» Set exercise a:
Locate every line in the rows below that contains the string "kern" and copy each one, treating uppercase and lowercase as different.

» Quoted passage:
───

Isn’t it annoying when you’re in an argument or discussion with someone, they say something you know isn’t right, but you can’t quite put your finger on what it is?

Chances are they’ve committed a logical fallacy.

Sometimes logical fallacies are easy spot, sometimes not so easy, especially if you’ve never been taught what to look out for.

In this article I’m going to share with you seven logical fallacies that you’ve probably never heard of, but you definitely should know about:

Let’s begin:

Appeal to worst problems (aka “not as bad as” or “relative privation”)

logical fallacy

Don’t you hate it when you complain about something that genuinely sucks, only to have someone else dismiss your valid complaint by comparing it to even worse problems in the world?

You: “This food is disgusting!”

Her: “There are millions of starving children in the world with nothing to eat at all!”

This is the fallacy of appealing to worse problems (aka “not as bad as” or “relative privation”) and it occurs when someone tries to make a situation appear better or worse by comparing it to the best or worst case scenario.

Whether or not there are millions of starving children or not, that has nothing to do with whether or not your food is disgusting, burnt or has a hair in it.

You: “$4 an hour? What a shit wage!”

Him: “There are millions of homeless people around the world that would love to have a job!”

Regardless of how many homeless people there are, that has nothing to do with whether $4 an hour is a shit wage or not.

Just because your situation isn’t as bad as others, or isn’t the worst case scenario, that doesn’t mean you don’t have valid grounds for complaint, or that you’re not making a valid argument.

When someone dismisses a complaint as “first world problems” that often falls under this fallacy.

NAXALT fallacy (not all X are like that)

───

» Stored data:

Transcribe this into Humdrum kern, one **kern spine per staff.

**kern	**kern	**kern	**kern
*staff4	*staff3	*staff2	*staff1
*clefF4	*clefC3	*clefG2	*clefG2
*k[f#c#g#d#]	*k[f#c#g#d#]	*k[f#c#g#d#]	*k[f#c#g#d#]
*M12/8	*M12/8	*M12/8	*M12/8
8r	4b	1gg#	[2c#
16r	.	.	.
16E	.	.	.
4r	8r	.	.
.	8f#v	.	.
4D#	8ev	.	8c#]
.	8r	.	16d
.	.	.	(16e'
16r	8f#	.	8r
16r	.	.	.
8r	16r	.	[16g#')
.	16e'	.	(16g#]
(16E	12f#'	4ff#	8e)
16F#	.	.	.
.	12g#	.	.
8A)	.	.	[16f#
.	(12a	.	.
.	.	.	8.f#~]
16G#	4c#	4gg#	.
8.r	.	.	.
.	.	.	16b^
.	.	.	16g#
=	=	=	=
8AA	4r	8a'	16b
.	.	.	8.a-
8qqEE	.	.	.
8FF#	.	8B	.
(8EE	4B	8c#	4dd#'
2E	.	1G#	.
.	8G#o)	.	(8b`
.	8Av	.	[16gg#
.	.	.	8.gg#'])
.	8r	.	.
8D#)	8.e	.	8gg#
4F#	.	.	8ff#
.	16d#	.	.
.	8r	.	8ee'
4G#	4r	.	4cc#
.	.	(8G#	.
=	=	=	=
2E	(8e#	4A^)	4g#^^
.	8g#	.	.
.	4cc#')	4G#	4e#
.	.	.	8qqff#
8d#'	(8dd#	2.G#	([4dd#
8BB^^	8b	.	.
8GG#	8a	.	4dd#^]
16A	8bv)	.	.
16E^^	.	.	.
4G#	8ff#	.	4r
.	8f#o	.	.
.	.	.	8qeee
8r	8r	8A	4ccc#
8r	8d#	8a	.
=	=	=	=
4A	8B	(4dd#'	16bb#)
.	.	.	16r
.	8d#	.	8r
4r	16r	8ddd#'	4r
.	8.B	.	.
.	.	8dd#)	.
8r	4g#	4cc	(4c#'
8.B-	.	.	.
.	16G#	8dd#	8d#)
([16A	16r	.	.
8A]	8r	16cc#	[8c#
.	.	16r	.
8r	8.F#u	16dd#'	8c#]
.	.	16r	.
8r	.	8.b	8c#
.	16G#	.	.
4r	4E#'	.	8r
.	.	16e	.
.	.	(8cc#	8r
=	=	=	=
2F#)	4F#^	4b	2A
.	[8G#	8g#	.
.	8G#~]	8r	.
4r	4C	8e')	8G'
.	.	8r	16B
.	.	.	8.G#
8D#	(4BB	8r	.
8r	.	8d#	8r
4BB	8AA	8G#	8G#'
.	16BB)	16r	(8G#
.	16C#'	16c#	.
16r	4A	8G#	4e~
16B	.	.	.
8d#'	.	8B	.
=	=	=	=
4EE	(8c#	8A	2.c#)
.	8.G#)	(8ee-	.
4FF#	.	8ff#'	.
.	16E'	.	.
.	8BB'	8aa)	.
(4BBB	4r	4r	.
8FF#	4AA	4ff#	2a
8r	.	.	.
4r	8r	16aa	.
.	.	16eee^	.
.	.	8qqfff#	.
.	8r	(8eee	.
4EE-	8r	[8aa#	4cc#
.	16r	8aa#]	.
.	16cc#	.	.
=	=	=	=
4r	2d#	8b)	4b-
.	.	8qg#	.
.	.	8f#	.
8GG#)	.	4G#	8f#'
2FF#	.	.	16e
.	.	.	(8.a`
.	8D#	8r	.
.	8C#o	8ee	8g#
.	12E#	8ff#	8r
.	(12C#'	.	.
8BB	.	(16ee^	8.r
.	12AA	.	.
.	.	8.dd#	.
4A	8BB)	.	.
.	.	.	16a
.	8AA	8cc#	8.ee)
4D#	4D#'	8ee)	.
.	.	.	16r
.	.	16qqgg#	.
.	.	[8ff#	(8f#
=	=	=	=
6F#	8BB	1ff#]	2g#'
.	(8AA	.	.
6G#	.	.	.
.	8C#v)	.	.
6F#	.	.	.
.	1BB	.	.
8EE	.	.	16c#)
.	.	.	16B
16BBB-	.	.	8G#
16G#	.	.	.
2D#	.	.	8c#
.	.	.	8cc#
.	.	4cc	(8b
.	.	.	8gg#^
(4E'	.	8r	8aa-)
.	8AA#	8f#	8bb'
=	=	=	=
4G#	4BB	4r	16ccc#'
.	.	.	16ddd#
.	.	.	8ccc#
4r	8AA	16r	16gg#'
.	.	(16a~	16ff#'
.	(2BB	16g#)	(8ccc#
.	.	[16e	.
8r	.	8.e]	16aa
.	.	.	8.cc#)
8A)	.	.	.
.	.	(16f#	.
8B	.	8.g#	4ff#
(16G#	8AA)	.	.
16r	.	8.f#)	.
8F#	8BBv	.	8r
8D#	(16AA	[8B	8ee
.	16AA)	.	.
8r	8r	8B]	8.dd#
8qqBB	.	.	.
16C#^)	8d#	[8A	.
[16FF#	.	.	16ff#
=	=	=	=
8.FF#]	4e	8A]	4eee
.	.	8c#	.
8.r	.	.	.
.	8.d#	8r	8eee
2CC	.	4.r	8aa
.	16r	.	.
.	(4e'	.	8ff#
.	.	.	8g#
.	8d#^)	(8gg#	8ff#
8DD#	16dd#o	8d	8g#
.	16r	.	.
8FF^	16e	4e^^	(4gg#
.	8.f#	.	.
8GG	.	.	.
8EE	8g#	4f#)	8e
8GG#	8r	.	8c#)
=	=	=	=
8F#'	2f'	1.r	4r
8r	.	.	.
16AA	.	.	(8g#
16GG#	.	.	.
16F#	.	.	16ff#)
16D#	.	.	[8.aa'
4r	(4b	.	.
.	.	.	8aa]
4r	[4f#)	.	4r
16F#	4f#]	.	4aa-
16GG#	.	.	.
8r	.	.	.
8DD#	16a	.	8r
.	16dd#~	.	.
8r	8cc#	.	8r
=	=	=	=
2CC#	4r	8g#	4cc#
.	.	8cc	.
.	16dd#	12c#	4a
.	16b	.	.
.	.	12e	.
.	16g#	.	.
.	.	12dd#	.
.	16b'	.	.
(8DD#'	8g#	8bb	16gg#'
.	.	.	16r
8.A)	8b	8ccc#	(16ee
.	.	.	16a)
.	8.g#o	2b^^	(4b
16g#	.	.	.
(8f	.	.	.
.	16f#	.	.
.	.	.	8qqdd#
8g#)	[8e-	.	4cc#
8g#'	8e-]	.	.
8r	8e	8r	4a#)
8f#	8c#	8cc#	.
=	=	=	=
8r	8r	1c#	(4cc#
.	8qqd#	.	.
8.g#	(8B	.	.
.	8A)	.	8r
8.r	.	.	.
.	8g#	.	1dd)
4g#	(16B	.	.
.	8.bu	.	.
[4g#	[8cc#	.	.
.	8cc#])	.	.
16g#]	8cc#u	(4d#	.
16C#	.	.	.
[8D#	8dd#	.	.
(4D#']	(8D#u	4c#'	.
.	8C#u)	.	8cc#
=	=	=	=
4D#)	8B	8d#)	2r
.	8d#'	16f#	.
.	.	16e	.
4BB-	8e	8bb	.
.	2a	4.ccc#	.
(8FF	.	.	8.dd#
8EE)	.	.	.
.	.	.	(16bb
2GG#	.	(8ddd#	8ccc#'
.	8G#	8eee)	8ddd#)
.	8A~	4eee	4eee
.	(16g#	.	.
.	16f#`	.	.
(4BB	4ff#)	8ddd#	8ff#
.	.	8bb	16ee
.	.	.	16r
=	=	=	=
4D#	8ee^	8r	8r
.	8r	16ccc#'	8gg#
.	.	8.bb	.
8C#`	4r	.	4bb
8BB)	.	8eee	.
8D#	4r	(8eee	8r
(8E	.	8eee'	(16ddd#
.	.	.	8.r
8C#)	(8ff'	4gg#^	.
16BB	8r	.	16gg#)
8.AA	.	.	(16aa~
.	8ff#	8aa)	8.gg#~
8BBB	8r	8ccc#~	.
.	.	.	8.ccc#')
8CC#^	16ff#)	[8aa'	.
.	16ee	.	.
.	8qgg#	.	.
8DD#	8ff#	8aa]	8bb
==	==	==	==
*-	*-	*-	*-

───

» Set exercise b:
Reproduce the part of the logical fallacies article above between "Appeal to worst" and "hair in it.", inclusive.

» Complete response a:
Transcribe this into Humdrum kern, one **kern spine per staff.
**kern	**kern	**kern	**kern

» Complete response b:
Appeal to worst problems (aka “not as bad as” or “relative privation”)

logical fallacy

Don’t you hate it when you complain about something that genuinely sucks, only to have someone else dismiss your valid complaint by comparing it to even worse problems in the world?

You: “This food is disgusting!”

Her: “There are millions of starving children in the world with nothing to eat at all!”

This is the fallacy of appealing to worse problems (aka “not as bad as” or “relative privation”) and it occurs when someone tries to make a situation appear better or worse by comparing it to the best or worst case scenario.

Whether or not there are millions of starving children or not, that has nothing to do with whether or not your food is disgusting, burnt or has a hair in it.